The Book Nook

Title: “The Glass Castle”

Author: Jeanette Walls

Genre: Memoir

Photo by Madeleine Schwartz
Photo by Madeleine Schwartz

For centuries people have come to the United States for great opportunities and a chance at freedom, but even those living here have one thing forced upon them: their family.

In Jeannette Walls’ memoir, “The Glass Castle,” she tells the story of how she came to be the person she is today and what comes to mind when she hears the word family.

The book starts in the present day with Jeannette as a young woman living in New York City. As her taxi crawls through traffic, she spots a woman digging through a dumpster and recognizes her mother immediately.

To explain this, Walls jumps back in time to tell her earliest memory. She is three years old and is cooking hot dogs on the stove when her pink tutu catches on fire. Parts of her chest, stomach and thigh are severely burned and she stays in the hospital for six weeks as new skin graphs try to repair the damage.

Although this is Walls’ first memory, the majority of the stories from her past are very different.
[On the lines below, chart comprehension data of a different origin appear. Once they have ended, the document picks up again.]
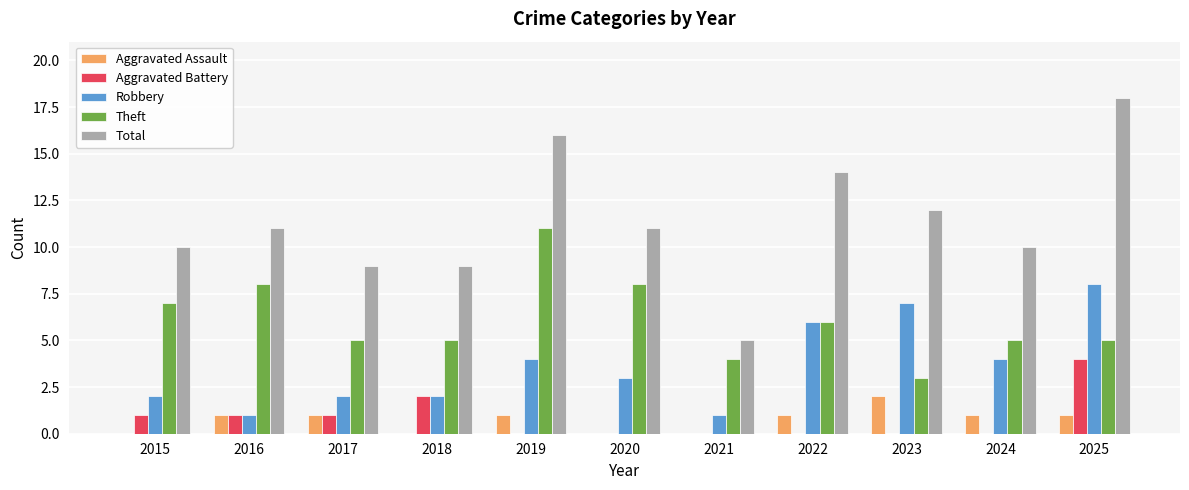

Reading left to right, extract all data points from this chart.

Aggravated Assault: 2015=0	2016=1	2017=1	2018=0	2019=1	2020=0	2021=0	2022=1	2023=2	2024=1	2025=1
Aggravated Battery: 2015=1	2016=1	2017=1	2018=2	2019=0	2020=0	2021=0	2022=0	2023=0	2024=0	2025=4
Robbery: 2015=2	2016=1	2017=2	2018=2	2019=4	2020=3	2021=1	2022=6	2023=7	2024=4	2025=8
Theft: 2015=7	2016=8	2017=5	2018=5	2019=11	2020=8	2021=4	2022=6	2023=3	2024=5	2025=5
Total: 2015=10	2016=11	2017=9	2018=9	2019=16	2020=11	2021=5	2022=14	2023=12	2024=10	2025=18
Most of her memories involve traveling from home to home in one beat up car to the next. She describes how bill collectors, or FBI agents as her father called them, were always chasing them. They never lived in one place for too long and as a young kid, it was exciting. Walls, her two sisters and brother got to sleep like Indians under the stars. What six-year-old wouldn’t want to do that?
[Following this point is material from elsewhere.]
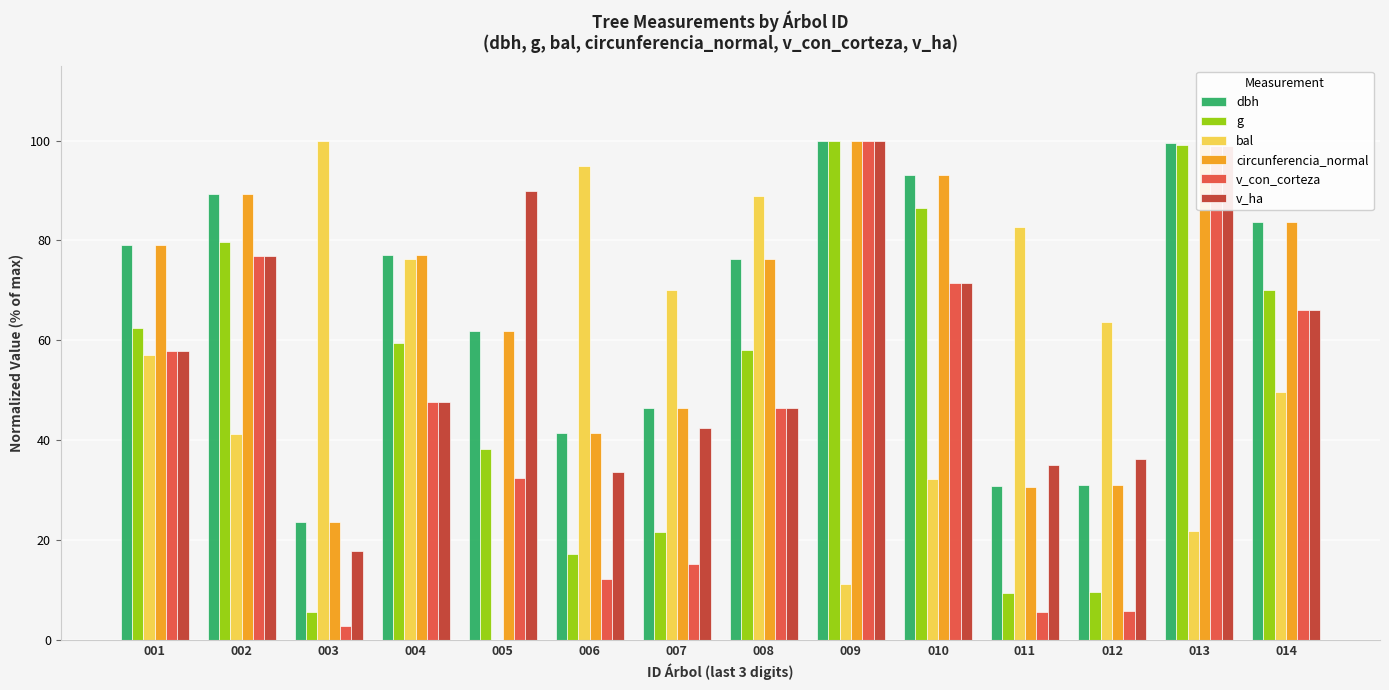

How many data points in v_con_corteza are above 47?

7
As she describes her “always on the move” childhood, Walls tells the reader a little about her parents. Rose Marie Walls believed strongly in the phrase “what doesn’t kill you makes you stronger.” She didn’t believe in modern medicine and there was no baby-talking in her house. She was also very devoted to her husband and sadly, was willing to follow him into every bad decision he made.
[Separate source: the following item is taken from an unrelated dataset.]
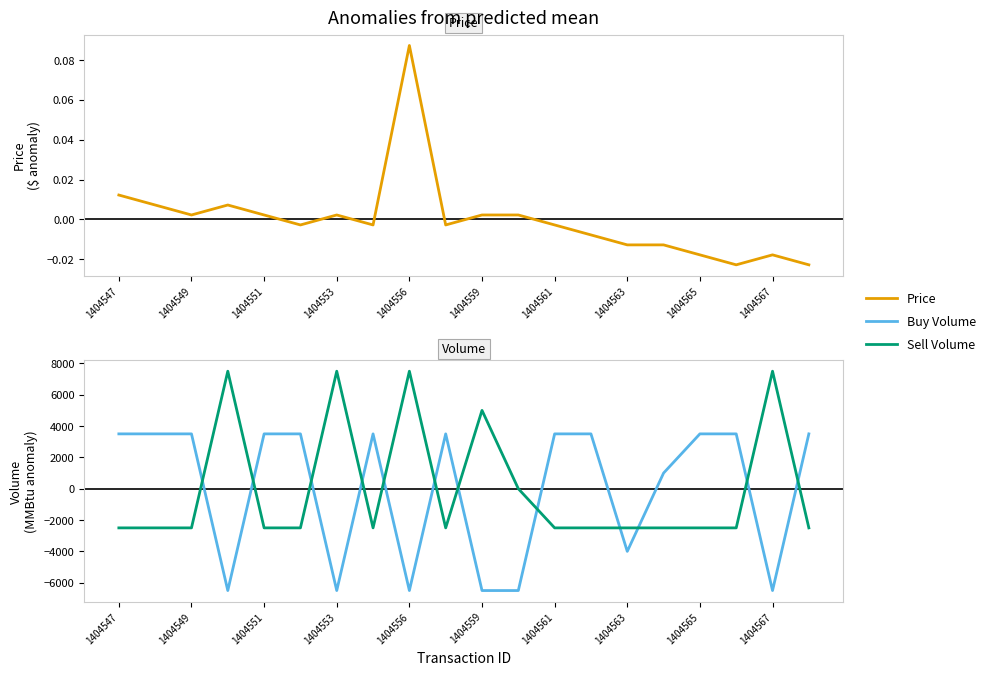

What is the total value across all series at 1404549?

1000.0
The stories about her father are the most interesting. Rex Walls was a very intelligent man who taught his four children everything there was to know about geology, physics and math. However, the death of their second child drove him to alcoholism which stayed with him until he died. This disease caused him to waste the little money he earned and many times caused his family to go hungry for days on end. His most famous line, which he repeats dozens of times in his lifetime but is rarely answered, is “Have I ever let you down?”

The Walls’ family dynamic forced Jeannette and her siblings to grow up fast. They became each other’s parents and were as independent as they could be. Once each child graduated high school, they each moved to New York City to pursue their own hopes and dreams. As soon as all four children moved out, their parents followed them and subsequently became homeless in the city. To survive, they dove into dumpsters and slept on park benches until the very end of their lives.

“The Glass Castle” is a story about family but it also one about love. Through all the economic hardships the Walls family faced, each child was reminded of how special they were and that their parents loved them. One especially touching moment was one Christmas when the family was out of money for gifts. To make up for it, each kid got to pick out a star from the sky to call their very own. They felt like the luckiest kids on the planet.

I also loved how Walls makes a point of saying that each time a child left for New York, their parents never stopped them. They were free to make their own choices and when the opportunity came to leave their parents who were struggling financially to put food on the table, they weren’t held back.

Love sometimes means letting the people you’re closest with go and “The Glass Castle” does its best to explain this difficult concept in a very personal way.